In the minds of the British public (and correctly so in my view), Blair took us into an illegal war. The technical point (which I have discussed here), that he had advice from his advocate general that, given prior UK practice, our international legal obligations would be discharged if the case for war was "reasonably arguable" seems both dubious and somehow irrelevant in this regard; Blair's legal arguments are certainly, at best, shaky - and the public knows this. Has international law ever featured so prominently in an election campaign?
It may be argued that, according to the polls, Blair will still win, and win quite comfortably (although the latest suggest that enough are still undecided to make the result closer than many are predicting). However, to infer from this that the international legality of the Iraq war is a non-issue would be simply wrong. Such a reduction ignores both the complexities of this particular campaign, and the pathologies of the UK electoral system more generally. The first question may be - if Iraq is such a big deal, why haven't voters switched to the Tories? The answer is quite simply that the Tories were very vocal in their support for the war, and left few in any doubt that they would have acted in almost exactly the same way given the chance. Howard's recent attempts to recapture the anti-war vote, by accusing Blair of lying (an unusual tactic, even in an election campaign) has come accross more as cynical opportunism than principled politics. It should, of course, also be borne in mind that, in general, those who opposed the war were on the left of the political spectrum, and are unlikely to vote Tory in any event.

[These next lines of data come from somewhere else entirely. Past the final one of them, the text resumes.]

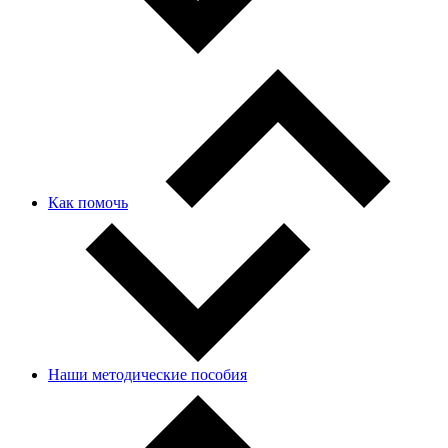
Как помочь
Наши методические пособия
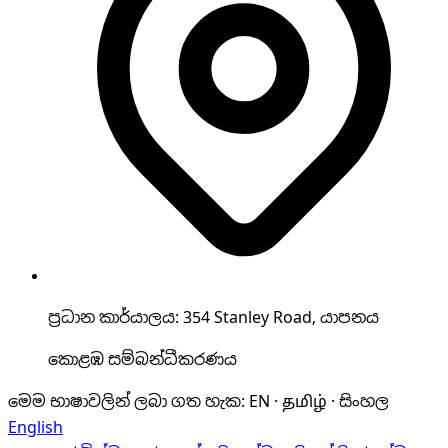
ප්‍රධාන කාර්යාලය: 354 Stanley Road, යාපනය
කොළඹ සම්බන්ධීකරණය
මෙම භාෂාවලින් ලබා ගත හැක
:
EN · தமிழ் · සිංහල
English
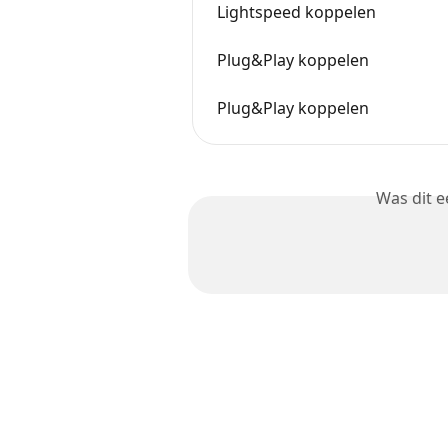
Lightspeed koppelen
Plug&Play koppelen
Plug&Play koppelen
Was dit 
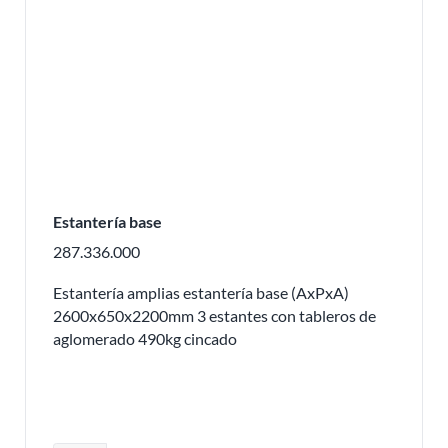
Estantería base
287.336.000
Estantería amplias estantería base (AxPxA)
2600x650x2200mm 3 estantes con tableros de
aglomerado 490kg cincado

So why, then, have the Liberal Democrats, who have positioned themselves to the left of New Labour generally and who were the only major UK party to actively oppose the war (and always did so on the grounds of its illegality, rather than immorality) not seen the surge in the polls that one may expect if voters really care about Iraq? The answer lies in the pathologies of the UK system, which, as in the US, strongly favours an essentially two-party setup. The Liberal Democrats have never even been near power; and voters do not see them as a genuinely viable alternative for government. They will, of course, benefit from a protest vote, but these are always significantly less at general than at local or by-elections. Proof of this, if proof be needed, is furnished by Labour's campaign strategy of late: the latest posters, for example, proclaim 3 ways to get a Tory government: Stay at home, vote Tory, or vote Lib Dem.

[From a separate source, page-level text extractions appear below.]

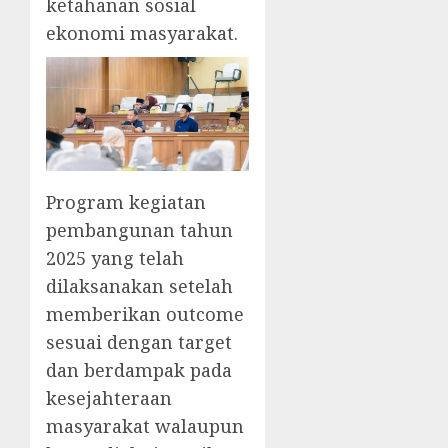
ketahanan sosial
ekonomi masyarakat.
Program kegiatan
pembangunan tahun
2025 yang telah
dilaksanakan setelah
memberikan outcome
sesuai dengan target
dan berdampak pada
kesejahteraan
masyarakat walaupun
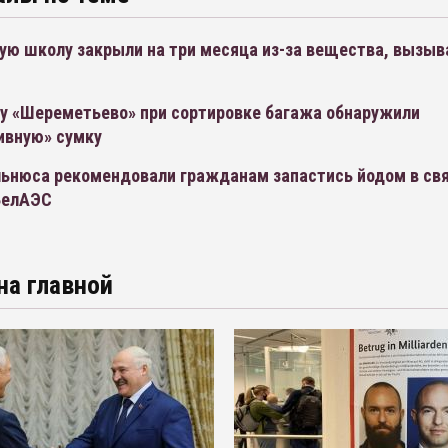
ую школу закрыли на три месяца из-за вещества, вызы
ту «Шереметьево» при сортировке багажа обнаружили
ивную» сумку
льнюса рекомендовали гражданам запастись йодом в свя
БелАЭС
на главной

Furthermore, even if Labour (and this is by no means certain) do not suffer overly at the ballot box, there can be no bdoubt that Blair himself has. The levels of trust placed in him by the electorate has plummetted, with polls now suggesting that, had Gordon Brown been leading the party into the election, another Labour landslide would be on the cards. The implication is clear: Blair, for the first time in his career, is a political liability; he is damaged goods.
Public international law, then, is, perhaps for the first time, at the absolute heart of a general election at the UK, and will have a serious impact, if not on who forms the next Government, then certainly on both the size of his majority and the length of time he will remain at the head. And this, perhaps, points to one of the strengths of international law that few of its critics recognise: it provides an (admittedly imperfect and indeterminate) focal point around which actors of many diverse views and with many divers projects can rally in critique of and opposition to the actions of the powerful. There seems little doubt that, without such a standard, domestic opposition to the Iraq War would quickly have fragmented and dissipated. This point holds both at the global level, among states and other international actors, and, in democracies at least, at the domestic level. International law, therefore, can, and does, play an important role in holding leaders to account - as Blair may yet find out to his cost.